BROWARD COUNTY, Fla. - Elective office has its perks -- just ask Broward Sheriff Scott Israel and his triplets.
A group of campaign donors, Broward Sheriff's Office employees and various agency hangers-on threw the Israel family a graduation party, complete with the largest pile of king crab you've likely ever seen, that netted gifts valued at more than $15,000 for the kids to take home with them, according to Israel's recently filed campaign disclosure forms with the Florida Ethics Commission.
The largest benefactor for the party was Jamie McDonnell, the flashy and at times erratic multimillionaire businessman who calls himself the "King of Weston." McDonnell - who rang Israel's cellphone last year when his then-girlfriend complained to BSO that McDonnell had battered her -- ponied up $843 for "catering" and $300 as gifts for the Israel children after their high school graduation. Another $750 in gifts came from his brother, Joseph McDonnell, for a total of nearly $2,000 between them.
Not bad from guys who opposed Israel's election, strongly backing his opponent, then-Sheriff Al Lamberti. Davie developer and garbage company owner Ron Bergeron was another big political spender at the party and he ponied up over $600 in gifts. He, too, was a Lamberti supporter, as was Craig Goldstein, owner of Westway Towing, which has a contract with BSO. Florida ethics law restricts politicians like Israel from accepting a gift valued at more than $100 from a vendor that does business with their own agency.
The problem: Goldstein gave $300, according to Israel's gift disclosure forms.
When questioned about it, Israel's general counsel Ron Gunzburger, who also attended the party and gave $300, said the sheriff is going to act quickly to correct the seeming ethics violation.
"As upon inquiry it appears [Goldstein's] company is in fact a BSO vendor, the Sheriff will immediately file an amended state gift report and personally refund him the difference above the $100 gift limit for vendors set by state law," Gunzburger wrote in an email. "It was an honest oversight by the Sheriff and he is immediately correcting."
While ethics law allows politicians to accept a gift of $100 or less from vendors, it doesn't allow those same politicians to solicit any gifts from the same. When asked Goldstein how it came to be that he was at the party, Goldstein said, "I was invited, so I went. I go to a lot of functions."

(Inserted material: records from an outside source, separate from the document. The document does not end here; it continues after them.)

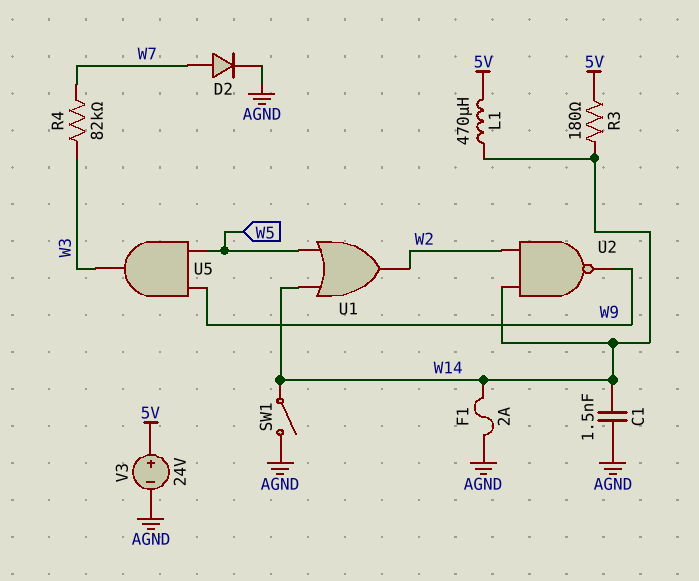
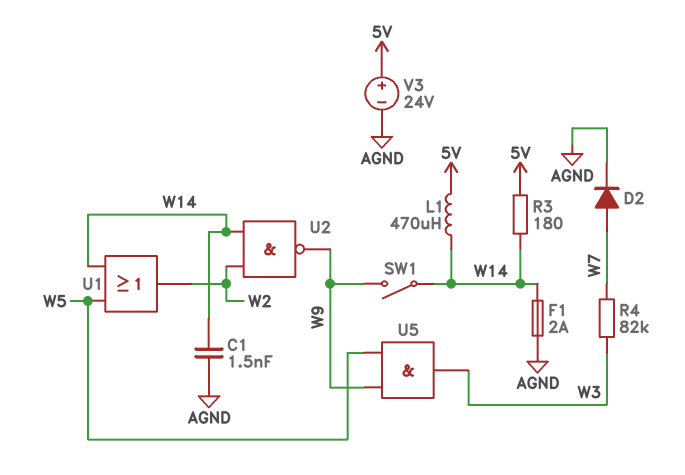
SW1: switch (AGND, W14) -> switch (W9, W14)

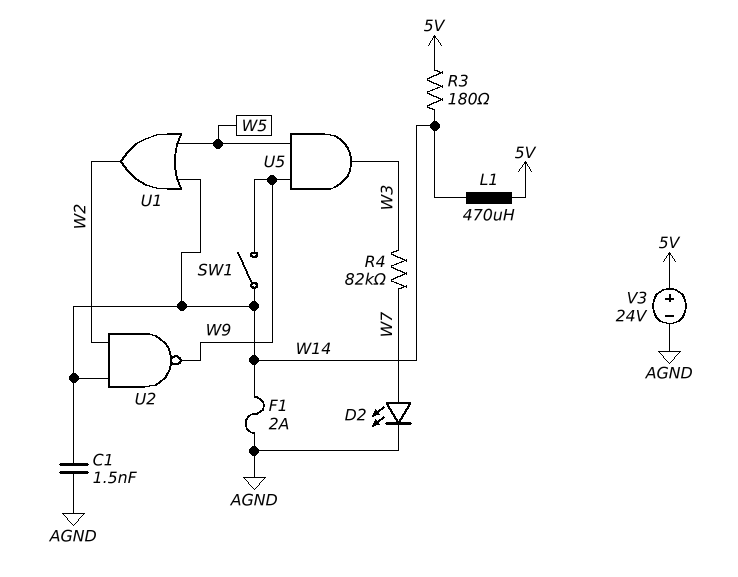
D2: diode (A W7, K AGND) -> LED (A W7, K AGND)

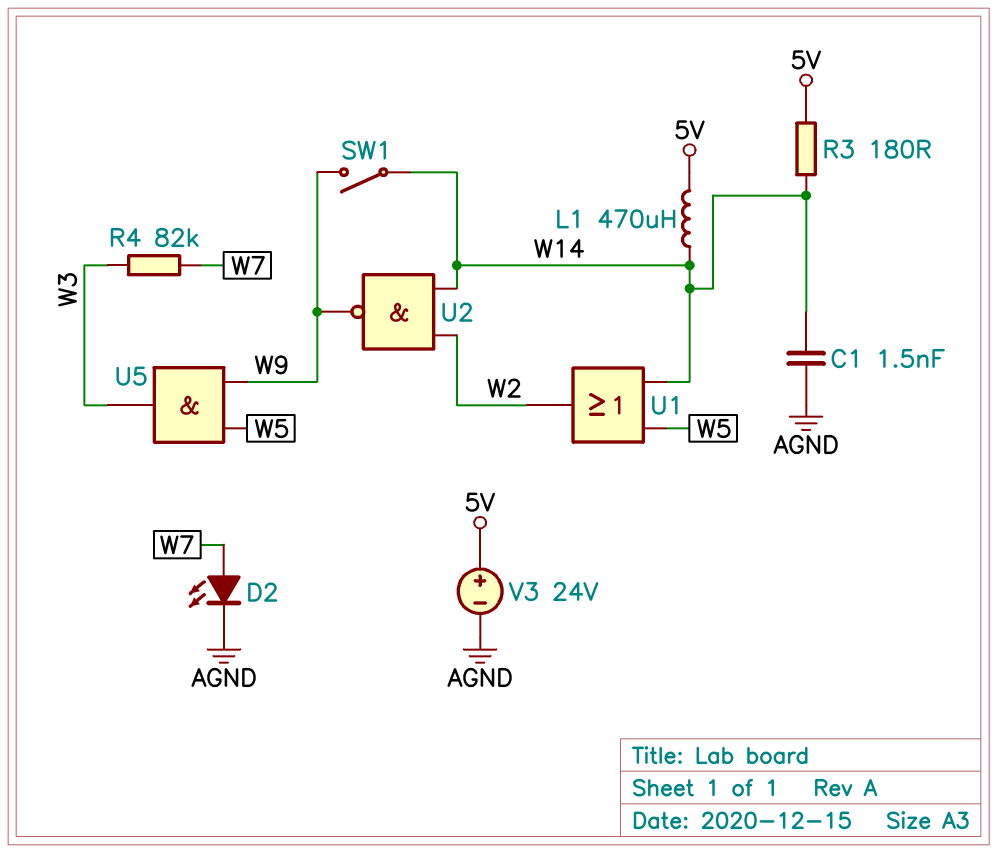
F1: 2A (AGND, W14) -> none

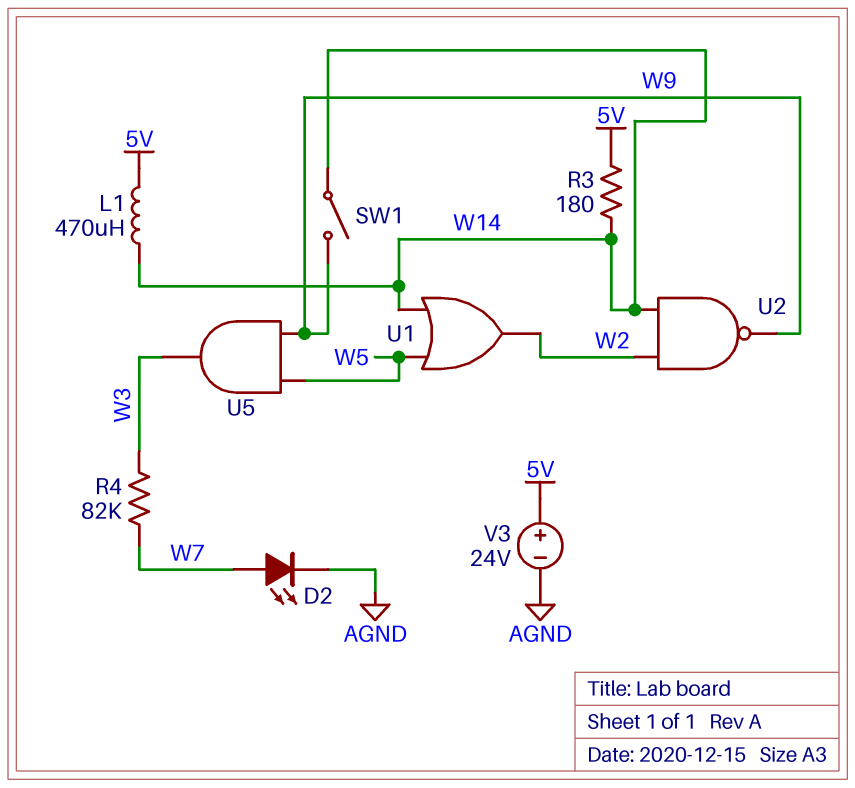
C1: 1.5nF (AGND, W14) -> none

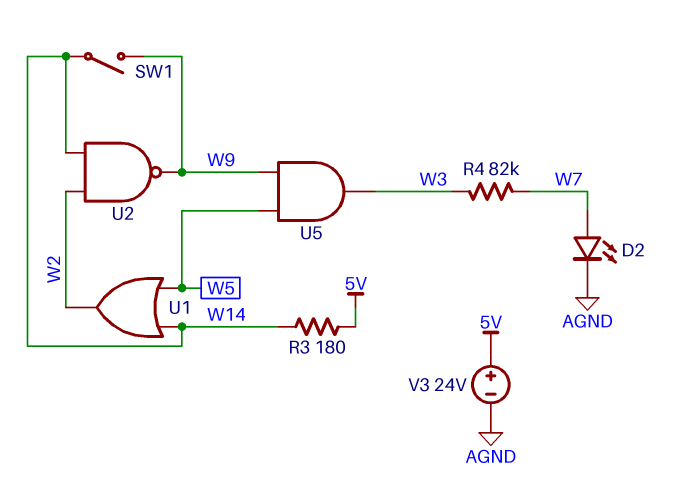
L1: 470uH (5V, W14) -> none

He said he couldn't remember who it was who invited him, a key question in any potential ethics case. Goldstein refused to comment on why he gave the money, saying, "I go to a lot of fundraisers." When asked if he gave to influence the sheriff's actions, he simply said, "No."
In all, at least 10 of the gift-givers had supported his opponent, giving about $4,500. Also present and ponying up between $150 and $300 were several members of Israel's command staff, including Col. Jack Dale and Lt. Cols. Robert Drago, Michael DiMaggio and E. Keith Neely. Majors Paul Arndt, Nathan Osgood, John Hale and Oscar Llerena all gave, as did Deputy Lee Martin, the PBA secretary. Israel's executive officer, Russell DiPerna, a big campaign volunteer whom Israel hired after he won the election, gave $300, as did his executive assistant, Brenda Littieri, and longtime secretary, Mary Jo Mastrodonato.
Throwing the party at his million-dollar home in Southwest Ranches was Deputy Ira Goldberg, who campaigned for Israel and whom the sheriff leap-frog promoted after the election from detention deputy all the way to captain over "Special Projects," nearly doubling his salary to $118,000 a year. Use of Goldberg's home was listed as a gift worth $1,000 to the sheriff.
There was also some, in addition to Gunzburger, from the political crowd, including fundraiser Stephen Greenberger ($375), whom Israel hired as a "community outreach liaison," and Ann Zucker ($150), the former Weston Democratic Club president whom Israel also hired onto the payroll, and campaign supporter Lynn Reich, also now working at BSO as a "community outreach liaison."
Gunzburger, who also worked on Israel's 2008 campaign and was hired after the 2012 election at a salary of over $200,000, said the party for him was all about friendship and the triplets.
"I have been friend with the Sheriff and his family for seven years," he wrote. "I have seen the triplets grow up through their high school years and they are amazing kids."
The bail bonds industry was well-represented at the shindig, with Brandy Bail Bonds' Wayne Spath, another strong campaign supporter who gave $750, and Ricky Heath of AIA Bail Bonds ($300). Then there was the Broward Sheriff's Advisory Council contingent, including President Alan Stotsky, Kathy Windridge, Drew and Sandy Romanovitz and Nick and Beverly DiNunzio. Huge campaign supporter -- who again had supported Lamberti last time around -- Ken Meares gave $300, with campaign supporter Tom O'Connell, an attorney, giving $225.
In all, gifts earmarked for the children were valued at over $13,000 -- with catering and the house the total value of the party was over $15,000. The sheriff refused to comment on the matter, though BSO issued a statement saying, ""This was a graduation party by a parent for his children ... no gift would ever influence the sheriff."